Tapi percayalah Tuhan itu adil. Ia tahu betul, siapa yang bersungguh-sungguh dengan mimpinya. Dalam kesulitan untuk memenuhi syarat tersebut, tiba-tiba seorang kawan menelpon dari Yogya bahwa jalur beasiswa dikti terbagi dua, yang satunya adalah jalur kopertis dan satunya lagi jalur kampus penyelenggara. karena niat saya kuliah di UGM, rupanya di UGM sedikit lebih mudahs tidak seberbelit pada saat pengurusan di kopertis. Cukup SK Mengajar dan izin kuliah dari kampus. Akhirnya, saya mendapat kemudahan untuk kuliah,dan semangat itu tumbuh besar kembali.

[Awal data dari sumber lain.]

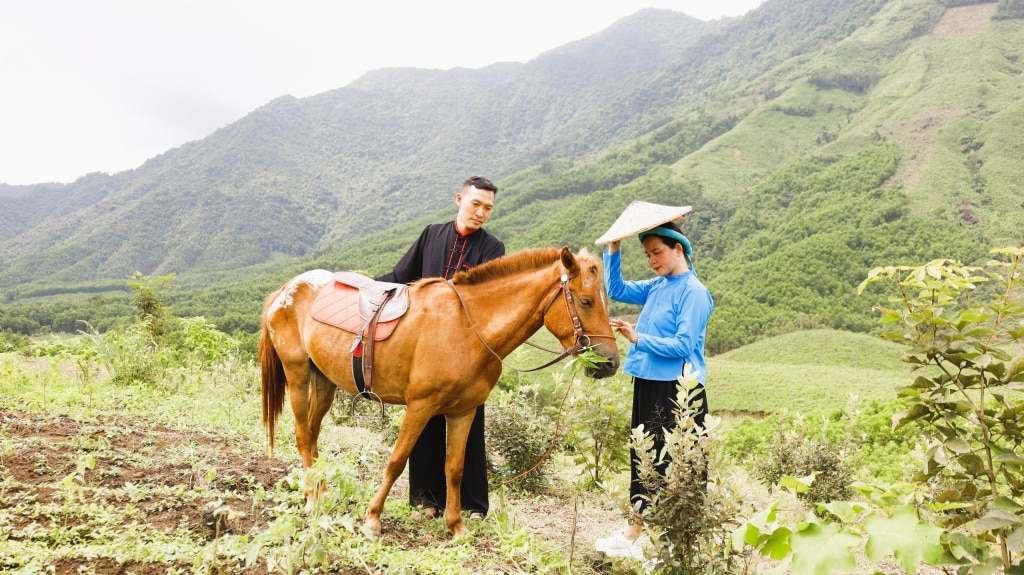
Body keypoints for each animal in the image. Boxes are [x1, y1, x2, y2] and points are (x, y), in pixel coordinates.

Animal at [260, 245, 618, 532]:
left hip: (324, 381)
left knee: (313, 435)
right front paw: (373, 518)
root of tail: (285, 290)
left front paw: (456, 525)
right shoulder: (420, 407)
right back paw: (311, 498)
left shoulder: (463, 412)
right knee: (303, 435)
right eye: (586, 301)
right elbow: (396, 460)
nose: (611, 362)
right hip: (297, 374)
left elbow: (454, 468)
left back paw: (320, 490)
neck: (466, 327)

Dari situ, saya yakin bahwa dalam hidup ini keadilan Tuhan berlaku bagi yang berupaya keras dan memohon kepadaNya. Segala lokus eksternal yang sulit dikendalikan akan mengikut jika lokus internal bisa kita kendalikan, atau dengan kata lain, jika kita sampai pada titik tertinggi upaya kita, dan semuanya masih sulit, maka keajaiban Tuhanlah yang akan menjawabnya. YAKUSA.